[Data items]
[start]

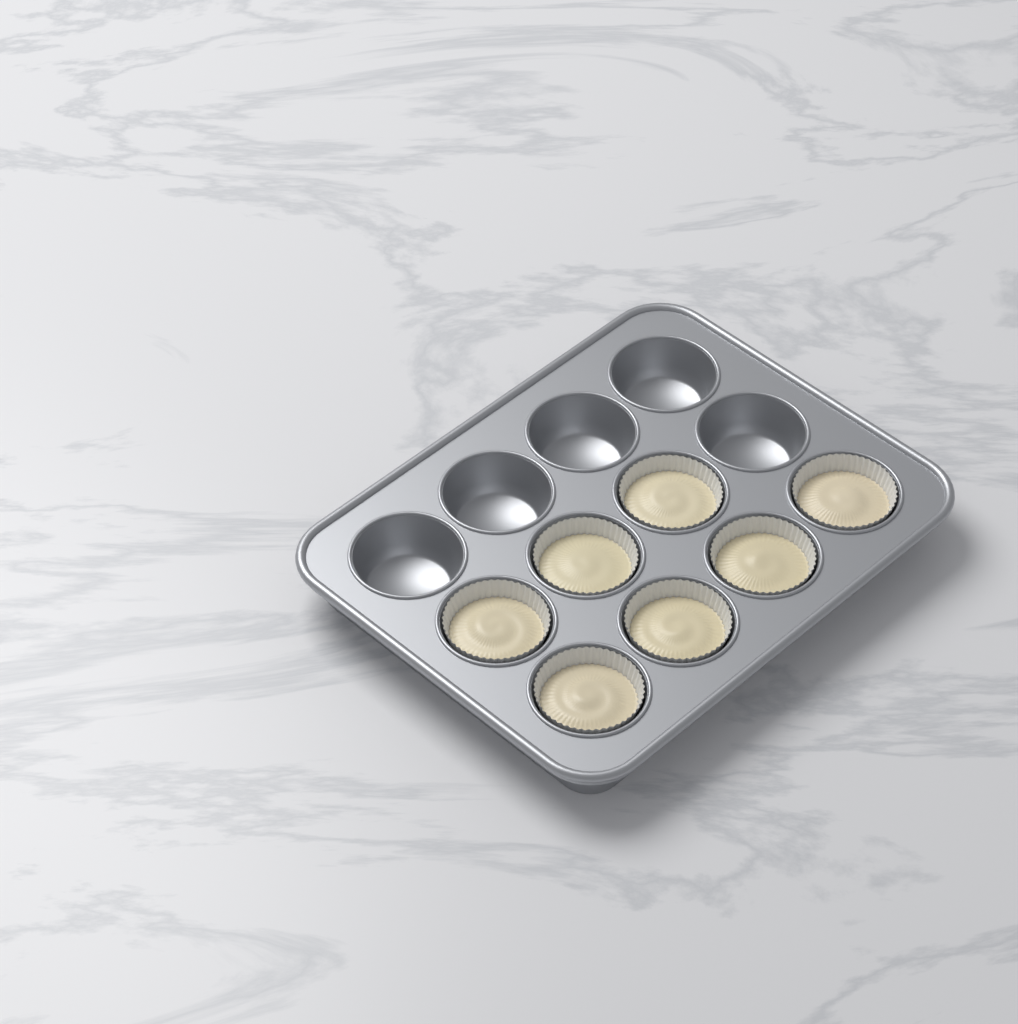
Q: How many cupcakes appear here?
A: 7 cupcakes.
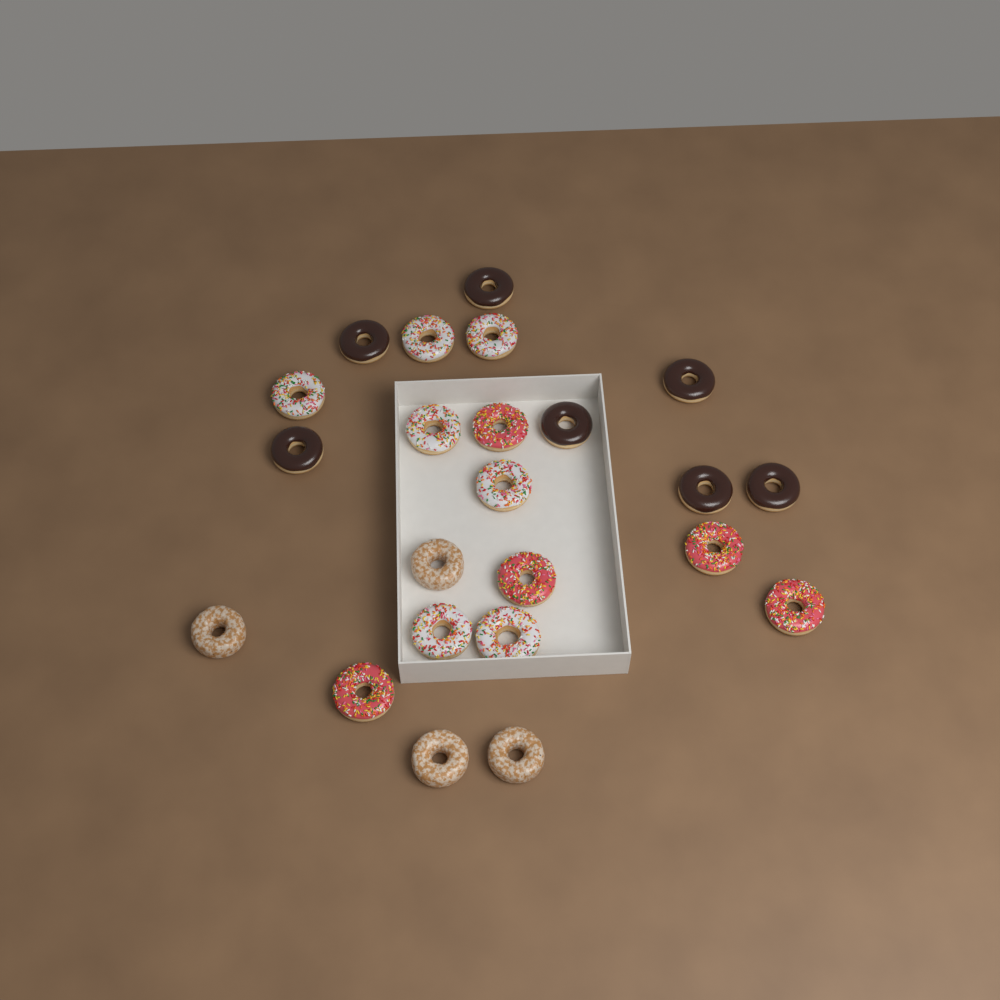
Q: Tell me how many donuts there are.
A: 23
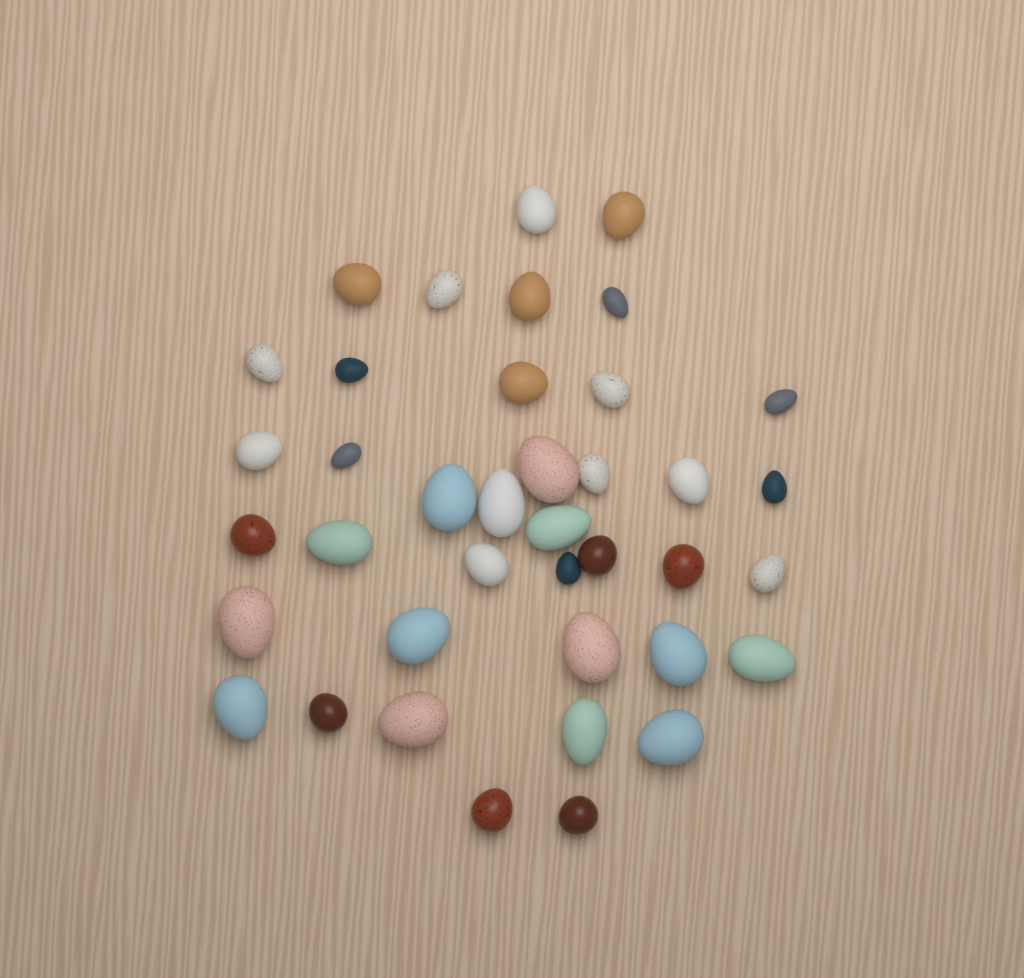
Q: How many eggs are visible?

[end]

TASK OBJECTIVE: Can you copy out every line above word for word, leaving the pictures out?

CORRECT ANSWER:
Q: How many cupcakes appear here?
A: 7 cupcakes.
Q: Tell me how many donuts there are.
A: 23
Q: How many eggs are visible?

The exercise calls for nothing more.